The Constitutional Court on Thursday ordered that a criminal case be reopened into last year’s road accident involving LUKoil vice president Anatoly Barkov that resulted in two deaths.
The ruling promises to have a far-reaching impact because it will make it harder for the police to close inquiries into incidents by blaming them on those who died, Igor Trunov, one of the lawyers for the two prominent gynecologists who died in the accident, told Interfax.
The gynecologists, Vera Sidelnikova, 72, and her daugher-in-law Olga Alexandrina, 35, were killed when their car collided head-on with Barkov’s Mercedes on the traffic-clogged Leninsky Prospekt in southern Moscow.

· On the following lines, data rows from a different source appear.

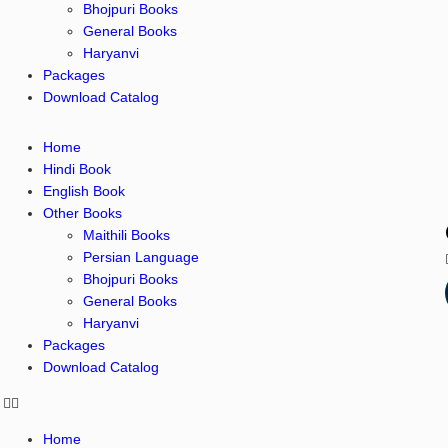
Bhojpuri Books
General Books
Haryanvi
Packages
Download Catalog
Home
Hindi Book
English Book
Other Books
Maithili Books
Persian Language
Bhojpuri Books
General Books
Haryanvi
Packages
Download Catalog
Home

City police blamed the accident on the women and closed the case in August. An independent probe by a motorist rights group, the Russian Federation of Car Owners, claimed that Barkov’s car actually caused the crash by swerving into the wrong lane, but the findings were ignored by officials.

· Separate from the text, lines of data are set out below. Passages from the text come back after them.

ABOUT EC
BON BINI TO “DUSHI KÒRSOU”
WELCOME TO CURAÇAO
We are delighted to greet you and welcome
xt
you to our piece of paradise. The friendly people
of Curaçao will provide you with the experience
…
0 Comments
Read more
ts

The car crash became one of the biggest public scandals of 2010, with the media, bloggers and numerous celebrities accusing investigators of participating in a cover-up for a prominent businessman. Police denied the allegations, and the investigator in the case, Stanislav Lagoiko, told The Moscow Times by telephone earlier this month that the only pressure he had faced was from the victims’ relatives.
Alexandrina’s husband, Sergei Sidelnikov, died from a cerebral hemorrhage last August that friends said might have been caused by stress from the car crash. Alexandrina’s father, Sergei Alexandrin, who has become the guardian of her 2-year-old daughter, has pushed for the case to be reopened.
Moscow’s Tverskoi District Court and the Moscow City Court rejected appeals to reopen the case last fall, but the Constitutional Court ruled Thursday that a criminal case cannot be closed over the death of a suspect if relatives insist that it should proceed.
Lawyers for Alexandrina and Sidelnikova said they were pleased with the ruling and would recall lawsuits appealing the case’s closure from the European Court of Human Rights.
City police said they will comply with the ruling.